● **Task prompt**:
Read through the material below and find each line that has the word "Figure"; copy it.

● **Data shown**:
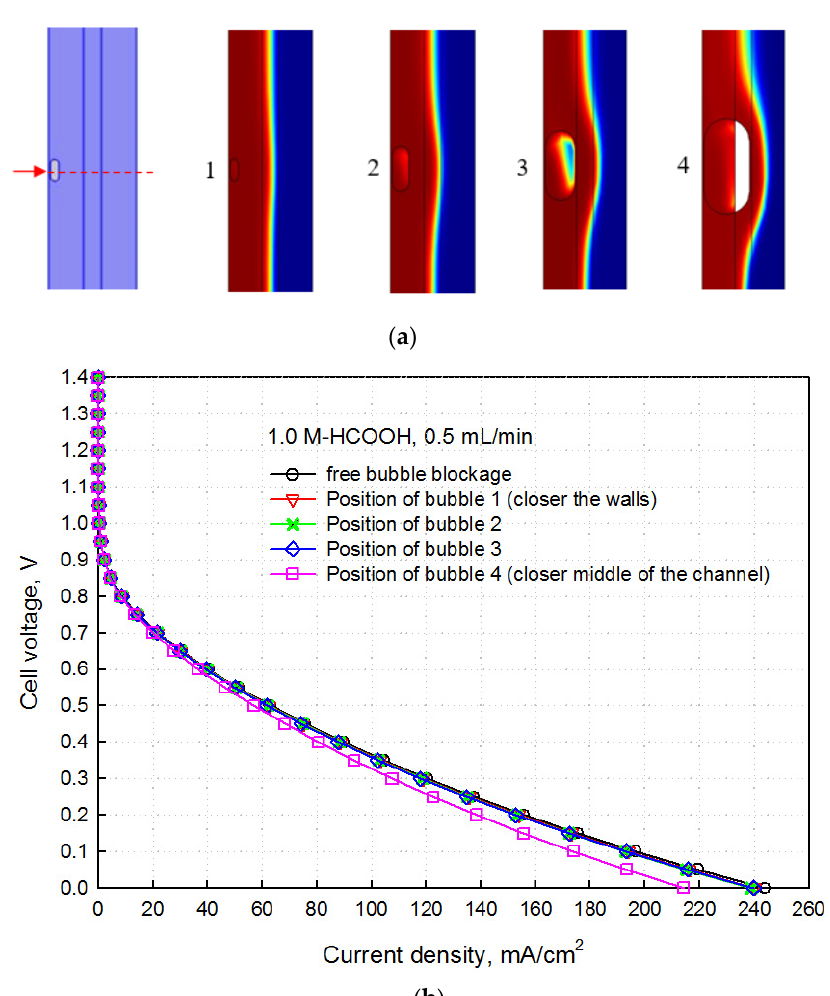
Figure 8. The simulation study of gas bubble growth: ( a ) The effect of blockages of different sizes on the fuel concentration distribution at 0.5 M-HCOOH at the volumetric flow rate of 0.7 mL/min; ( b ) The effect of blockage size on the I–V curve of the MFC at a fuel concentration of 1.0 M and volumetric flow rate of 0.5 mL/min.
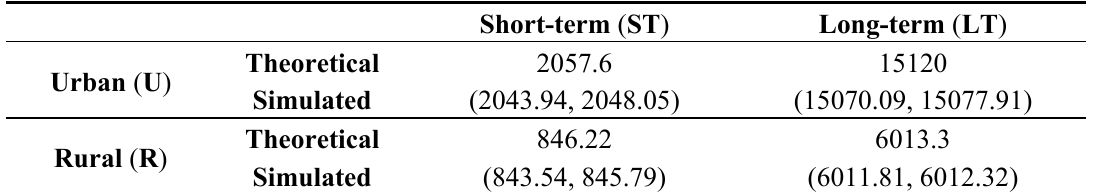
Table 12. Summary of NAN results (Goodput in bps).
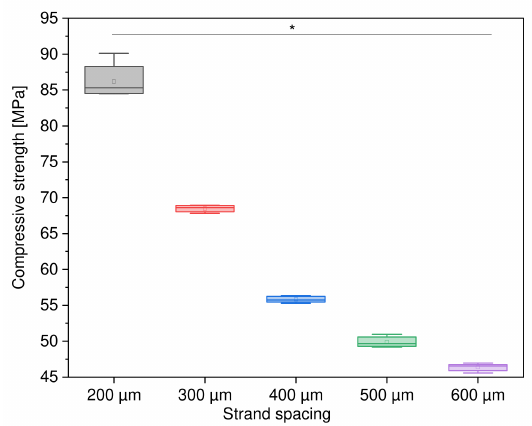
Figure 6. Compressive strength as a function of strand spacing; n = 30; p < 0.05 (*).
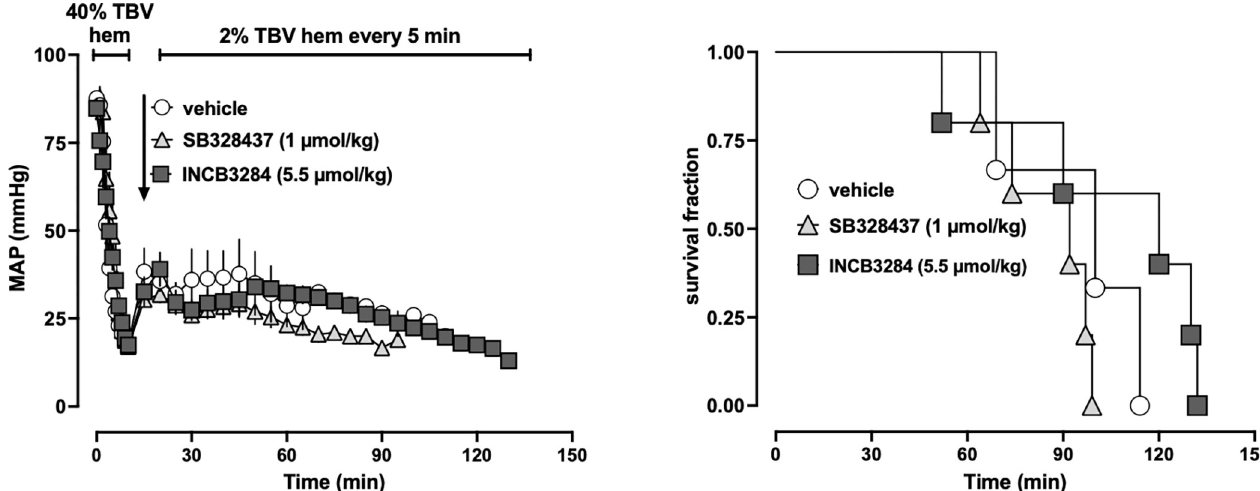
Fig 4. SB328437 and INCB3284 do not affect survival during lethal hemorrhage without fluid resuscitation. All data are mean ± SE. Arrows represent the time point of drug/vehicle injection. Open circles: animals treated with vehicle (n = 3). Grey triangles: animals treated with 1.1 μ mol/kg SB328437 (n = 5). Grey squares: animals treated with 5 μ mol/kg INCB3284 (n = 5). (A) MAP (mmHg). (B) Kaplan-Meier survival curve.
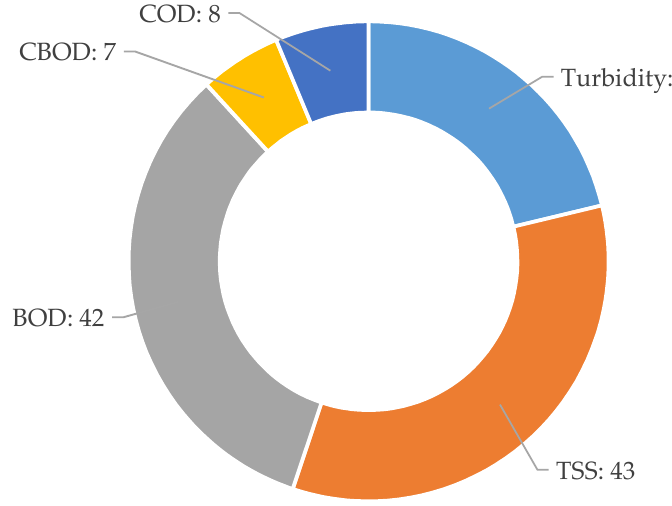
Figure 7 . The number of regulations and guidelines which included different agronomic parameters.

● **Solution for this exercise**:
Figure 8. The simulation study of gas bubble growth: ( a ) The effect of blockages of different sizes on the fuel concentration distribution at 0.5 M-HCOOH at the volumetric flow rate of 0.7 mL/min; ( b ) The effect of blockage size on the I–V curve of the MFC at a fuel concentration of 1.0 M and volumetric flow rate of 0.5 mL/min.
Figure 6. Compressive strength as a function of strand spacing; n = 30; p < 0.05 (*).
Figure 7 . The number of regulations and guidelines which included different agronomic parameters.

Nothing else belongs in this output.